** Passage provided follows **

That was how the SDC: Societas Doctrinae Christianae (Society of Christian Doctrine) - M.U.S.E.U.M. ["Magister Utinam Sequatur Evangelium Universus Mundus"  translated, "Master, may the whole world follow the Gospel." ] came to be in 1907. Of course, Father Preca would never accept the title of "Founder": he attributed this to St Paul. Fr George used to repeat that Paul's words to Timothy inspired the birth of the Society: "You have heard everything that I teach in public; hand it on to reliable people so that they in turn will be able to teach others" (2 Tim 2:2).

 

Naturally, Father Preca did not envisage from the start the eventual development and administrative set-up of the Society. Its growth was gradual, but it was providential that the Society enjoyed the physical and active presence of its Founder for fifty-five years--from its beginning till his death in 1962. His was a daring dream indeed: entrusting a teaching ministry to the laity with a system for permanent and daily formation, ... and this at the beginning of the 20th century, more than five decades before Vatican II. Unlike priests and religious, the SDC Members do not take a solemn vow of celibacy, but a private one. They remain totally lay men and women living a normal life of work, and they do not normally live in community. Their celibacy is a visible option of dedication to Christ and his Church through the catechising apostolate.

 

At the beginning, the response of the Church authorities in Malta to Fr Preca's initiative was a mixed one. The first twenty years were indeed a very difficult and trying time for the young priest, and also for the members. As the Society gradually began to open its Centres in the parishes, some parish priests were all out for this new venture. Others smelled too much independence for the laity and opposed him drastically. There was a time also when Father Preca was even ordered to close down the Catechism Centres he had opened. In 1910 Fr Preca started another innovation: a female section of the Society, and this added faggots to the fire. Insults and ridicule appeared also in some newspapers. In 1916 Fr George, and mainly the first two Superiors, Eugenio Borg and Giannina Cutajar, were regularly summoned to the Bishop's Curia for an Ecclesiastical Inquiry. The future of the Society hung in the balance, till eventually Archbishop Dom Maurus Caruana was convinced of its orthodoxy and its beneficial presence in the parishes. In April 1932, seventy years ago, the Archbishop granted diocesan approval to the Society of Christian Doctrine. By that year, the Society had already twenty-four Centres for males, each centre averaging between 100 and 300 children. The same can be said about the twenty-two Centers for females.

 

The Society had its first social roots within an area of working class people, and in the Malta of the first three decades of the last century that was only natural. Fr Preca was after the religious instruction of the common people and their children. Most of the first Members were dockyard or manual workers. This, of course, highlighted even more his inspirational genius: he was able to translate high theological language to common folk, and then train the dedicated among them to teach it to others. He himself used to translate into Maltese parts of the New Testament and then pass them on to the Members who hand copied them and learned them fully by heart, and then repeated them to fellow workers. In fact, biblical and sound theology formed the backbone of all of Preca¡¯s initiatives and devotions, such as his intense devotion to Mary, and the spiritual practices he propagated were devoid of popular sentimentality.

** End of Passage provided **
** Provided data follows **

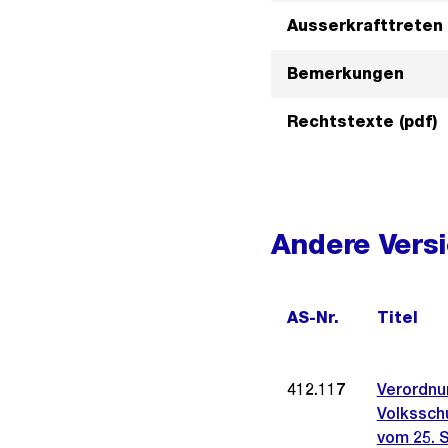
Ausserkrafttreten
Bemerkungen
Rechtstexte (pdf)
Andere Vers
AS-Nr.
Titel
412.117
Verordnu
Volkssch
vom 25. 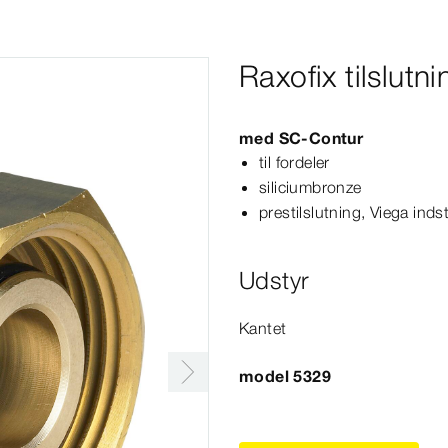
Raxofix tilslutn
med
SC‑Contur
til fordeler
siliciumbronze
prestilslutning, Viega indst
Udstyr
Kantet
model 5329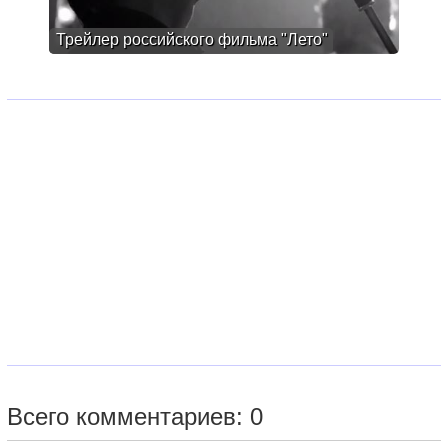
Трейлер российского фильма "Лето"
Всего комментариев: 0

** End of Provided data **

_Required tasks_
1. List every year written as a four-digit number in the passage on the Society of Christian Doctrine.
2. Rewrite the passage on the Society of Christian Doctrine from "That was how" to "(2 Tim 2:2).", substituting "prompted" for "inspired".

_Your responses_
1. 1907, 1962, 1910, 1916, 1932

2.
That was how the SDC: Societas Doctrinae Christianae (Society of Christian Doctrine) - M.U.S.E.U.M. ["Magister Utinam Sequatur Evangelium Universus Mundus"  translated, "Master, may the whole world follow the Gospel." ] came to be in 1907. Of course, Father Preca would never accept the title of "Founder": he attributed this to St Paul. Fr George used to repeat that Paul's words to Timothy prompted the birth of the Society: "You have heard everything that I teach in public; hand it on to reliable people so that they in turn will be able to teach others" (2 Tim 2:2).